Search Abstracts 2016

* = Presenting author

P752 A reduction of the butyrate-producing microbiota in Asian patients with ulcerative colitis

Y. T. Jeen, E. S. Kim*, B. Keum, J. S. Koo

Korea University College of Medicine, Division of Gastroenterology and Hepatology, Department of Internal Medicine, Seoul, South Korea

Background

Alteration of intestinal microbiota is associated with onset and pathogenesis with inflammatory disease. In European research, reduction of butyrate-producing bacteria was demonstrated in the ulcerative colitis (UC) patients. Pathogenesis and epidemiology of Asian UC patients are differ from European or American patients.
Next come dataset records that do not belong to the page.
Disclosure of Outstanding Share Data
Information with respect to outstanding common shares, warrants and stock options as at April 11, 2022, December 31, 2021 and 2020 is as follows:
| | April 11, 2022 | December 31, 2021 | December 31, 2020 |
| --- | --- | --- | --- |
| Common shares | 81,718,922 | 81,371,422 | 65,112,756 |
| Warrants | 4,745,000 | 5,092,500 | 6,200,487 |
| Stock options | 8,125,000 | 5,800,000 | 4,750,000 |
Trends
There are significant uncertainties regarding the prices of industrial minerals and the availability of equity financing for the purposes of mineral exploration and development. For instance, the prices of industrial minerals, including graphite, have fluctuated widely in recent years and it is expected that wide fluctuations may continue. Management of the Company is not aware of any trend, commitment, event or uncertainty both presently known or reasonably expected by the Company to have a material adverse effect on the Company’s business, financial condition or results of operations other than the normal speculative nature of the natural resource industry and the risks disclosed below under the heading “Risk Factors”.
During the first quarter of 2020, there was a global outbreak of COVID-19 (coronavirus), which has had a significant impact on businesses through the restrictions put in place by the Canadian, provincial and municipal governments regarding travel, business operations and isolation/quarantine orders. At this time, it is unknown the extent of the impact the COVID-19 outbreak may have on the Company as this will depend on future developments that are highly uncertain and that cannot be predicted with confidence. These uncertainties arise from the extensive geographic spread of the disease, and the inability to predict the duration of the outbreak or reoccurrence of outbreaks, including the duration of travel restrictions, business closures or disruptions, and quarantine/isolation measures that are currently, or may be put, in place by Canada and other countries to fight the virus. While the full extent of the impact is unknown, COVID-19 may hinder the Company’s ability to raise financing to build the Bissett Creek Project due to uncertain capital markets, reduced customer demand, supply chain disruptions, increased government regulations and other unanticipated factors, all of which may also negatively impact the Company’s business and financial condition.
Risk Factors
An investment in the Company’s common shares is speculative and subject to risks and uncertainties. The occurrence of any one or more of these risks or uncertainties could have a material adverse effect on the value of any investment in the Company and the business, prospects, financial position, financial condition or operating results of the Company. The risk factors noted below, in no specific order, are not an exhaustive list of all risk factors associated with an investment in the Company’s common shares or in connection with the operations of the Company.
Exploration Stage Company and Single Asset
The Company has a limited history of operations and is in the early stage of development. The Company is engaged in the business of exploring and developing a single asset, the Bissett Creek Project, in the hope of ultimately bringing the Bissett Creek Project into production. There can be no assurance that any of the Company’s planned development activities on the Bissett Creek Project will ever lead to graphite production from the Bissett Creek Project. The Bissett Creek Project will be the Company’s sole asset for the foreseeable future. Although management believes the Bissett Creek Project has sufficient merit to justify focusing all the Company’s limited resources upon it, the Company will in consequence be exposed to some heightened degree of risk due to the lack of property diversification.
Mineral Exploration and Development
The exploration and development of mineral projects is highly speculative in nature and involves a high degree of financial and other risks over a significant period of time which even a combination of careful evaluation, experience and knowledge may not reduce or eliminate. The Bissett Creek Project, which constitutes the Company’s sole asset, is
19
However, there are no data for Asian UC patient’s gut microbiota and reduction of butyrate-producing bacteria. Therefore, we evaluated alteration of but microbiota, especially butyrate-producing bacteria, and if we could document of specific butyrate-producing bacteria, we then assessed the bacterial effect on mucin production in-vitro study using normal and colon cancer cell lines.

Methods

Butyrate-producing bacterias (Faecalibacterium praunsnitzii, Clostridium leptum, Clostridium coccides/Eubacterium rectale, Roseburia intestinalis, and Bacteroides uniformis) from 22 UC patients in mild or maintenance of remission status and 25 age and sex-matched healthy controls were analysed. Predominantly reduced bacteria was selected from our UC patients group. We treated with the bacteria to normal colon cell line (NCM 460) and colon cancer cell line (HT-29). After 24 hours, mRNA of MUC2, CAMP, LL-37 were analysed, which related with mucosal producing or synthesis of cathelicidin antimicrobial peptide.

Results

Clostridium coccides/Eubacterium rectale, Roseburia intestinalis, and Bacteroides uniformis were reduced in UC patients significantly (p = 0.002, 0.008, and 0.024, respectively). Further, Faecalibacterium praunsnitzii and Clostridium leptum had the tendency that reduced in UC (p = 0.078 and 0.089). Eubacterium rectale was selected to in-vitro study using normal and colon cancer cell lines. MUC2, CAMP, and LL-37 were elevated significantly after treated Eubacterium rectale treatment (p < 0.05).

Conclusion

The composition of the faecal microbiota of UC patients differs from that of healthy individuals. We found a reduction in Clostridium coccides/Eubacterium rectale, Roseburia intestinalis, and Bacteroides uniformis, which are well-known butyrate-producing bacteria. E rectale improve the mucin producing markers in intro study using colon cancer cell lines. These results suggest that reduction of butyrate-producing bacterial species contribute to the pathogenesis of Asian UC patients.